Some design parts focus narrowly on one type of layout; the 3 column.
After seeing many positive comments on the sitepoint website for this book, I felt compelled to buy it, even if though meant shipping it from the U.S. for a little extra money.
I have read, and glanced, over numerous computer orientated books, and this is up with the top for its concise wording. The code examples are also very easy to follow as the author, Dan Shafer, starts off with a simple code block adding more as required, the changes all highlighted in bold.
However, the author does digress in showing the reader how designs can done in many different ways. Then only in the last paragraph you are treated to a "but this wont get your main content listed in Google," and "this wont work in Browser X.X."
As long as you have a bit of patience, this shouldn't be a problem for you. Nevertheless, I do recommend reading this book from the start, in a linear fashion, not dipping in for random code chunks as you might end up using the code which isn't supported by Browser X.X!

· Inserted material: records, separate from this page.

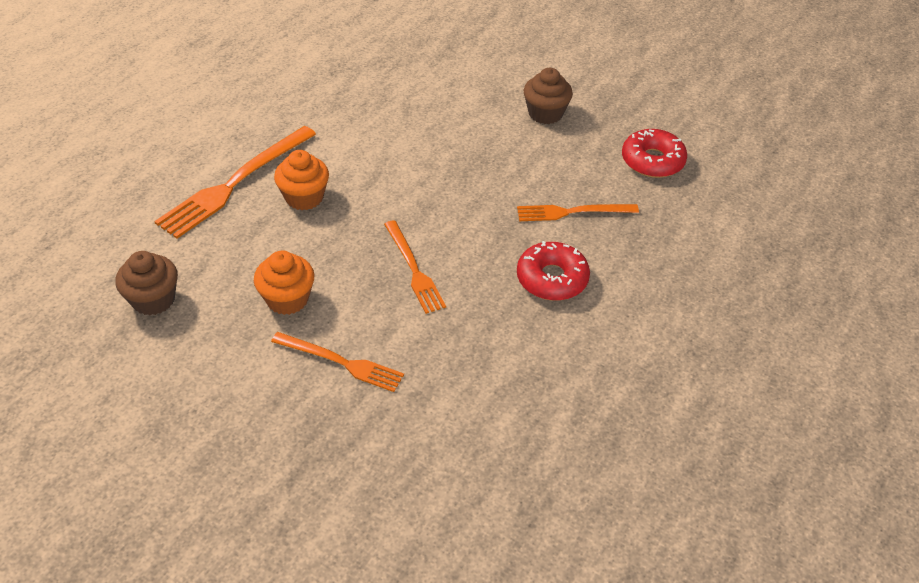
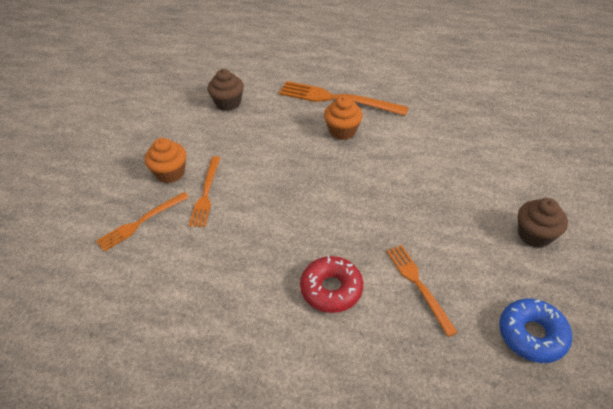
camera: 75 degrees right, 0 degrees up
(287, 299) = (249, 153): orange cupcake -> orange cupcake (170, 173)
(414, 269) = (303, 204): orange fork -> orange fork (141, 222)
(652, 161) = (532, 335): red donut -> blue donut

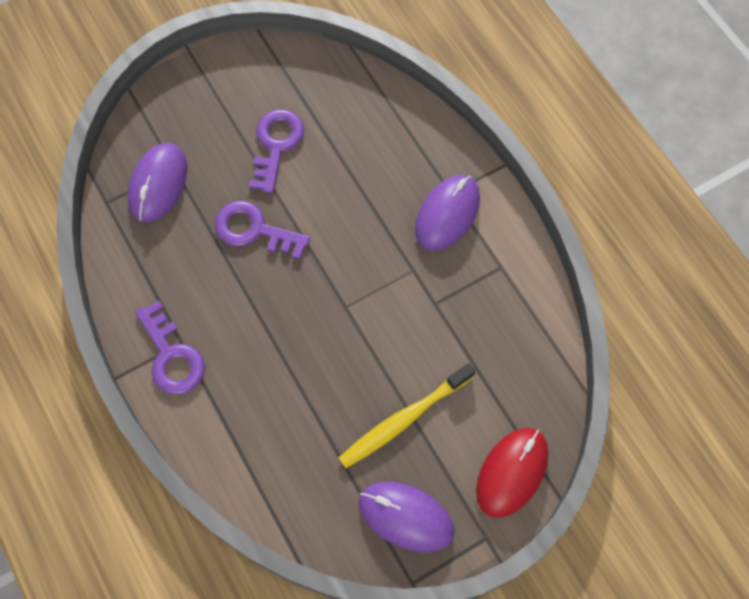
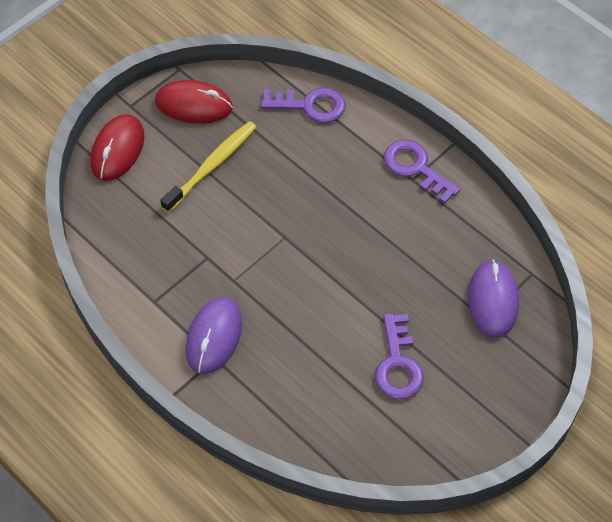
camera: 165 degrees right, 10 degrees down
(254, 230) = (388, 281): purple key -> purple key (310, 105)
(406, 517) = (194, 105): purple mouse -> red mouse

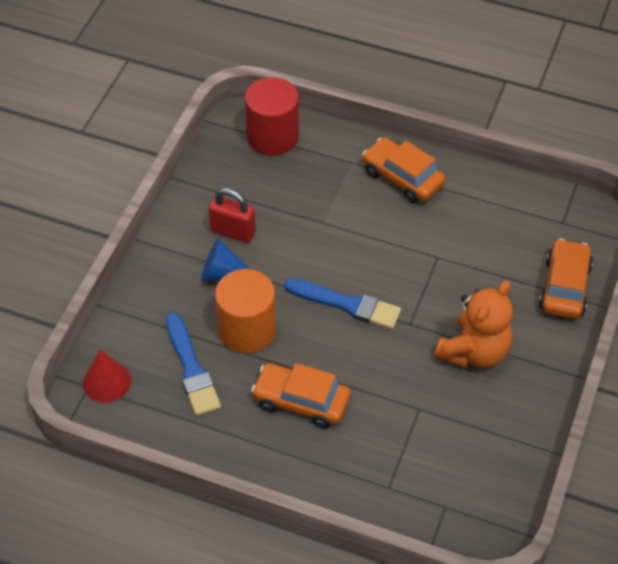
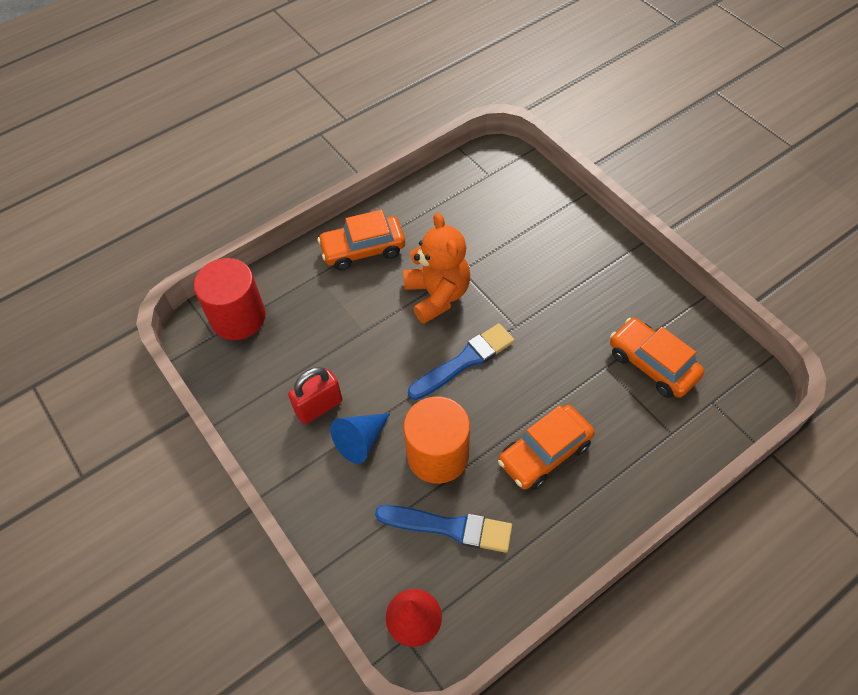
camera: 55 degrees left, 5 degrees up
(474, 352) = (573, 298): orange teddy bear -> orange teddy bear (437, 295)
(564, 287) = (550, 207): orange car -> orange car (652, 364)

The book isn't as long as it would lead you to believe, as it includes the whole CSS2 property reference, but this is of no fault as I prefer a book to be short quality than long rambling.
Everyone is jumping on the PHP and MySQL wagon, but what is the point if your "streamlined" content takes an age to download, and is likely to break layout through badly nested table elements? That is the question all designers should be asking themselves. This book serves to address this problem, and it gets the job done. So I say if you are looking for a "css for practical purposes book" buy this one by all means!